Milletvekili Tunç, Terörle mücadele sürecinde bir yandan ifade özgürlüğü genişletilirken, yasaklar kaldırılırken, eskinin hataları telafi edilirken, diğer yandan da, bu özgürlüklere kasteden yaklaşımlara müsamaha gösterilmemeye başlandığını belirterek; “Özellikle terör örgütü ve onunla ilişkili yapılanmaların devlete paralel örgütlenme içinde bölge insanına zulmetmesine, bölge insanından haraç toplamasına, baskı kurmasına, âdeta faşizm uygulamasına asla ve asla göz yumulmamaktadır.” Dedi.

“Türkiye artık eski Türkiye değil”

Dokuz buçuk yılda elde ettiğimiz kazanımlar sayesinde artık Türkiye’nin faili meçhul ülkesi olmaktan çıktığını belirten Milletvekili Tunç, “Araştırma önergesinde bahsedilen olayların çoğu yargının gündemine gelmiş, soruşturmaları da hâlen devam etmektedir. Bu soruşturmalarla ilgili yapılan kazıları da canlı yayınlarda hep birlikte izliyoruz.
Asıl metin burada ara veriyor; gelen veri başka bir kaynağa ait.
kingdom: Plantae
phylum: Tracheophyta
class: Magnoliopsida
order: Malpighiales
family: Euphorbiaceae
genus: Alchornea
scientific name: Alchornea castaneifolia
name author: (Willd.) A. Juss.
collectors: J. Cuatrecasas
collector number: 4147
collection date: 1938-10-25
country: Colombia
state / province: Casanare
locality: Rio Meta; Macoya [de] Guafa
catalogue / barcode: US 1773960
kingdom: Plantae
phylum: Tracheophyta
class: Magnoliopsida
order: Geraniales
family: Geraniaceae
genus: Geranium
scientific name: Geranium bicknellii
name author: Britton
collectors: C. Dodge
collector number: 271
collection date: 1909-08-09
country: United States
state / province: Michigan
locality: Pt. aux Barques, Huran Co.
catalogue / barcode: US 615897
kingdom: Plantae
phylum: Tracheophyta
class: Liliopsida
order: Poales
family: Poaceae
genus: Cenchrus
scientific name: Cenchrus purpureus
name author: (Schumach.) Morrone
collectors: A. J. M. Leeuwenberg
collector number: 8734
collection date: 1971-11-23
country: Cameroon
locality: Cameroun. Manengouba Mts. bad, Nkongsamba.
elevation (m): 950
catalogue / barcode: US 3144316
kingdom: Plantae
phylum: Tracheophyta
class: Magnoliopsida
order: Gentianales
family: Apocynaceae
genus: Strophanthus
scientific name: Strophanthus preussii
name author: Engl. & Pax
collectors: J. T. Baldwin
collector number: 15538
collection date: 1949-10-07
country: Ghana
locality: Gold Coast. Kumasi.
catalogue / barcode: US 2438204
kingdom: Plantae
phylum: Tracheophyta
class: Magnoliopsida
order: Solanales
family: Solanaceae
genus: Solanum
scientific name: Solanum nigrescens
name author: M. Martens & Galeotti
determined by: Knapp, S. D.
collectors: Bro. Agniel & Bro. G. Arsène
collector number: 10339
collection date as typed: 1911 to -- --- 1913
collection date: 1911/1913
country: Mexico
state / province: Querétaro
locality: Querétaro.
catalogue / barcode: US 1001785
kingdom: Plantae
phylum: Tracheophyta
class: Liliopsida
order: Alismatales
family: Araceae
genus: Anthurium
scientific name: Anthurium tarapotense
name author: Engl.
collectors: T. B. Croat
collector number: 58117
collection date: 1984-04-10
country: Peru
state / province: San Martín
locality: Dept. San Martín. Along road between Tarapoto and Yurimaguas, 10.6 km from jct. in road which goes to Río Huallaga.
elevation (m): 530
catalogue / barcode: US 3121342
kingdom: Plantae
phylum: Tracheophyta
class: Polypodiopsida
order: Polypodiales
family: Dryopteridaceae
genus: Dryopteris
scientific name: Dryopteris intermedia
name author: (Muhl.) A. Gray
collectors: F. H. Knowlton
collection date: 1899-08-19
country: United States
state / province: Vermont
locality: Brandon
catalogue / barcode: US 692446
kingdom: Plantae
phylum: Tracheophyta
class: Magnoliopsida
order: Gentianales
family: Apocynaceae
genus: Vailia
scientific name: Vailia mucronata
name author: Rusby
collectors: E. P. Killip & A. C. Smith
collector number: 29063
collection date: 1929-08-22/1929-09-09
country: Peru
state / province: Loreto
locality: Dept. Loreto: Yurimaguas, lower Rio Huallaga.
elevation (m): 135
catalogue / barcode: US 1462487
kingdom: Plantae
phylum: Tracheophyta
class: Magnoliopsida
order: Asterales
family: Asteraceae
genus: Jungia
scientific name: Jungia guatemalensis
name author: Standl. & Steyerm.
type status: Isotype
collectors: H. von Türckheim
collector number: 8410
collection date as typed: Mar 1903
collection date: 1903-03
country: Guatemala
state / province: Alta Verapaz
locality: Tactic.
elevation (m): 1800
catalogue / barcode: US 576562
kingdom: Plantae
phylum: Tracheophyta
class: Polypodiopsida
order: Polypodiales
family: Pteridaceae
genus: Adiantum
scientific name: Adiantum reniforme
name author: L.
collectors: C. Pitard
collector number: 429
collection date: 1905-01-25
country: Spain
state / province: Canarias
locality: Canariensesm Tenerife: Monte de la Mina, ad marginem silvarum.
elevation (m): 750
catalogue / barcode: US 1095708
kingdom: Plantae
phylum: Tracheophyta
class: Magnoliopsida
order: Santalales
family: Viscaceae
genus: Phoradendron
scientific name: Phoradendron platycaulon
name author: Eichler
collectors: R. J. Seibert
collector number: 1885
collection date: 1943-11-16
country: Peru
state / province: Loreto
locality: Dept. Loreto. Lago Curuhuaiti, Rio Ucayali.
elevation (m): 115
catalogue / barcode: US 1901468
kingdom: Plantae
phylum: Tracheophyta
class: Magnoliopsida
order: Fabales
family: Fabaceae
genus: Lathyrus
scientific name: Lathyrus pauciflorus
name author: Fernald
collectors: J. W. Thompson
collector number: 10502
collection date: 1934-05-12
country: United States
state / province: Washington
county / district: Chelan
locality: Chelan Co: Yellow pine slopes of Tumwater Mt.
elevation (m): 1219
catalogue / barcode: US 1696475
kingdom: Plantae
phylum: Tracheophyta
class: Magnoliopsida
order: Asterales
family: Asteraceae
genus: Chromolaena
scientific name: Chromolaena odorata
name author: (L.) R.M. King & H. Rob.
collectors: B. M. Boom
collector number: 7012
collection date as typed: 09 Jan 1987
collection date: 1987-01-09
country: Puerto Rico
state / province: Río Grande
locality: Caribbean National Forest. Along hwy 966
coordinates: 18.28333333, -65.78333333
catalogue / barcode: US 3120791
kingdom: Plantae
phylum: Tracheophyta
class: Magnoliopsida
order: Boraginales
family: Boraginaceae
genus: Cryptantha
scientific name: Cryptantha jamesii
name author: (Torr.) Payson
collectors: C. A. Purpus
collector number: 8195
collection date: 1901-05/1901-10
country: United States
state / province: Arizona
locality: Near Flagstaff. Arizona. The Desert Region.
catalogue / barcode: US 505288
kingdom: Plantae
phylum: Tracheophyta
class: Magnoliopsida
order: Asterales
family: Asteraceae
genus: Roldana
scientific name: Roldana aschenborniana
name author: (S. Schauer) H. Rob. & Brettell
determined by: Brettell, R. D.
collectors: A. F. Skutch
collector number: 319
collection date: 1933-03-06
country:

Türkiye Büyük Millet Meclisi İnsan Hakları Komisyonunun yaşam hakkını ihlal eden olaylarla ilgili alt komisyonlar oluşturduğunu da hep birlikte görüyoruz. Bu önerge sadece kafa karıştırmak, Meclis gündemini meşgul etmek, gündemde milletimizin bizlerden beklediği yasaların çıkmasını engellemek için verilmiş bir önergedir. Bu nedenle önergenin aleyhinde olduğumu ifade etmek istiyorum.” dedi.

Milletvekili Tunç’un konuşması sırasında BDP’li Hasip Kaplan ve diğer milletvekillerinin yerinden tepki gösterdiler. Konuşmaların ardından BDP grup önerisinin gündeme alınması reddedildi.